Something old, something new, a body borrowed, a horror proved.

Junji Ito has been called the Japanese Lovecraft, only with more gore and a better grasp on the way the world works. i can see that, too, because most of his stories turn out to be the stuff of memories. When I read the "title story" in this book that had a girl find out that the mice in her attic were something more ominous, I thought it was really creepy. The same for other stories - they all have a way about them. There are twelve in all, listed below: 1) The Bio home 2) The Face Burglar 3) Den of the Sleep Demon 4) The Devil's Logic 5) The Long Hair in the Attic 6) Love as Scripted 7) Sword of the Reanimator 8) Heart of a Father 9) Unbearable Maze 10) The Village of Sirens 11) The Bully 12) A Deserter in the House I have to say that bio Home was one of my least favorite, and the "in the attic" was one of the best. Depending on the story, the state, and how your mood is, these can seem funny in a morbid way or sickening in their own ways as well. And now, in this version, you get almost all of Ito's work. i love that about these three editions because they have 300-400pages, read as they should, and correct old mistakes. This leaves just you and the pictures, merging the tales into something worth curling up and reading.

What a book!

Im a new fan to Ito's manga horror and I am blown away with what this man can come up with. Just when I think I know what might happen, he takes a story to a whole 'nother level! I havent read the first volume yet cause im afraid it might just be more of the same from Volume2, which I loved. so I got this one instead.

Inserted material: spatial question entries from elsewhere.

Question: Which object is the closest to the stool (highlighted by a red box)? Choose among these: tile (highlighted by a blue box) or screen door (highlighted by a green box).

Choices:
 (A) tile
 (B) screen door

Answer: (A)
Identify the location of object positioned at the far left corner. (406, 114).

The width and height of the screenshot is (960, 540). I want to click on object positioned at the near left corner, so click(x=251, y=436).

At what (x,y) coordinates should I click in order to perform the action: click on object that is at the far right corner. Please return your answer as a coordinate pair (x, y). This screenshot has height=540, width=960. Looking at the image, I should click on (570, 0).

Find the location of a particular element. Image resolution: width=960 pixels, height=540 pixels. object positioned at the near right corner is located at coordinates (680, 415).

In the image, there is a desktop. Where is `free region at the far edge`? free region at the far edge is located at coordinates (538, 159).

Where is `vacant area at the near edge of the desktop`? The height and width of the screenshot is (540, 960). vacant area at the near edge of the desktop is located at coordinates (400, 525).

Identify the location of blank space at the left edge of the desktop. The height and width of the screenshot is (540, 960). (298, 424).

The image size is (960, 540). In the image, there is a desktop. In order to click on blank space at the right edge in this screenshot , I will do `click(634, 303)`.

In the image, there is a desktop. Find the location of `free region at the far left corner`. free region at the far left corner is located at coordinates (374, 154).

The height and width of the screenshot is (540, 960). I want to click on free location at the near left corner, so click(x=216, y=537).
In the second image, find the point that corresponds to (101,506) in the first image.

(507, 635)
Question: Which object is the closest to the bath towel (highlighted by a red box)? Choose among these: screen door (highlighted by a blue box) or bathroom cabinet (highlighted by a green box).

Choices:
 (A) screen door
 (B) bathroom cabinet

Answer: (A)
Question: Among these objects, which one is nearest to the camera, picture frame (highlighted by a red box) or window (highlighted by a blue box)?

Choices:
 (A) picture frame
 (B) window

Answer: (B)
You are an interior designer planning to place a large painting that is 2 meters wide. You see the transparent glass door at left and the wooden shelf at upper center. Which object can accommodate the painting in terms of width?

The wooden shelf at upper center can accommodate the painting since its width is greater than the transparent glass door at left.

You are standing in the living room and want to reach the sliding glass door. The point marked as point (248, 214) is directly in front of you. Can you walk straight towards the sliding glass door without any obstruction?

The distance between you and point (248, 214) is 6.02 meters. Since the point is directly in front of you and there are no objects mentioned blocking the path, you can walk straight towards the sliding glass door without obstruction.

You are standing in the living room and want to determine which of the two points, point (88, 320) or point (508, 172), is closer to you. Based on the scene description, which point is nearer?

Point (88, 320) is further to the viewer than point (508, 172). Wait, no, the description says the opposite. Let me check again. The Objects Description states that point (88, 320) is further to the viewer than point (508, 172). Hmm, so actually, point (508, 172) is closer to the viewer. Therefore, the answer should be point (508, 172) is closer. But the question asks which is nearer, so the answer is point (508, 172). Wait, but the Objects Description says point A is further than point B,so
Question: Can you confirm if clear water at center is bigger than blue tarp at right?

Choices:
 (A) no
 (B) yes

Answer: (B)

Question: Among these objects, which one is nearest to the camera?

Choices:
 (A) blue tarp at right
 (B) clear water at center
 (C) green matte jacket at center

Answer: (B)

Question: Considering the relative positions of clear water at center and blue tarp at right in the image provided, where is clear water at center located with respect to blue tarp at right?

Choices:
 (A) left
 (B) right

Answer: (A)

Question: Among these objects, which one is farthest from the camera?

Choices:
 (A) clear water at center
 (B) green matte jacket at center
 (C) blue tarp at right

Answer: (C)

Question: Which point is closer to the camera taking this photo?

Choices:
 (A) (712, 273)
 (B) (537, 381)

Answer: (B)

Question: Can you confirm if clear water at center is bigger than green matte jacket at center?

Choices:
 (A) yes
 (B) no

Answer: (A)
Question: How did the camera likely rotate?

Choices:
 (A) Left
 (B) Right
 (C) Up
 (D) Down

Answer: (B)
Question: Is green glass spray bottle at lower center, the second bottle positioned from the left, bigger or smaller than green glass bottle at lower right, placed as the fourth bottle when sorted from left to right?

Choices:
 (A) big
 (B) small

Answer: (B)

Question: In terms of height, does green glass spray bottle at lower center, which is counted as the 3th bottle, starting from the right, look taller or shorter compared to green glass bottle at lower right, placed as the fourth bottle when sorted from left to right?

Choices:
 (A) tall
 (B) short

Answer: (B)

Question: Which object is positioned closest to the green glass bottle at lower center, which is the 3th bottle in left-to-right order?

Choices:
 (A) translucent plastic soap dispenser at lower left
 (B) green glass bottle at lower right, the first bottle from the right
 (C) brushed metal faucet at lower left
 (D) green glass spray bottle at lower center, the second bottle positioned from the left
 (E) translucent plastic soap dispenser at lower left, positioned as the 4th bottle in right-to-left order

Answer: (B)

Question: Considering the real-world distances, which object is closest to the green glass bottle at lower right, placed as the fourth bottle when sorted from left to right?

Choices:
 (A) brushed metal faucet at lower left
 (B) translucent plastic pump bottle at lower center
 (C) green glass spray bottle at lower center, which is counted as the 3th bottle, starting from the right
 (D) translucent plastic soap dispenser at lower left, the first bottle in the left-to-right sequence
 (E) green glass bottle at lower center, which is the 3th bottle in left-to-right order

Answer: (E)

NOw Im just gonna go ahead and get volume one cause the curiosity is killing me!!

Evolving Artist.

While Tomie is an awesome character, it was relieving to see other stories of the dark corners of Junji's mind. I thought this was better than the previous two volumes. Somehow you could see these stories happening in your own back yard.

Finally, new Junji Ito!

Junji Ito's brand of horror always struck me as being somewhat different than most other horror manga artists. His obsessions and trademarks are always recognizable. And you always get the feeling that there's an underlying message to the bizzare events his characters go through. But unlike the surreal and erotic-grotesque stories of Suehiro Maruo, or the overwhelming bleakness of Hideshi Hino, Junji Ito seems to have a fun, sometimes absurd sense of humor about the things that scare us most. I was very happy to hear that Dark Horse was reprinting the Tomie books along with NEW Junji Ito material. Having already read Tomie, I decided to pass on the reprints and anxiously await for the release of Museum of Terror Vol.3. This was worth the wait. It's way thicker than the average manga book. All of the stories in here are pretty old, so the art and content may not be what you're used to from Ito. But it's fascinating, and a hell of a lot of fun to see his development as a writer and an artist. You get 12 stories, that's 388 pages: 1) Bio-House 2) The Face Burglar 3) Den of the Sleep Demon 4) The Devil's Logic 5) The Long Hair in the Attic 6) Love as Scripted 7) Sword of the Reanimator 8) Heart of a Father 9) Unbearable Maze 10) The Village of Sirens 11) The Bully 12) A Deserter in the House The Long Hair in the Attic was printed before in the Flesh Colored Horror anthology. But you get to see it again here in its original, unflopped, Japanese format. The standout stories in this volume are definitley the emotional, and supernatuarlly charged, "Heart of a Father", and the apocolypticly creepy, "The Village of Sirens". The latter having been an influence on the Silent Hill and Siren videogame series. There's a lot of the classic Ito horror staples: Ghosts, Girls in distress, abnormal obsessions, and the (un)usual slew of grotesque and bizarre terrors. If you're a Junji Ito fan, and you're tired of flipping through your old copies of Tomie, Flesh..., Uzumaki or Gyo, you can't pass this up. It's definitley worth the read. And if these sell well, there's always hope that Dark Hose will start printing new horror manga from other creators in the near future.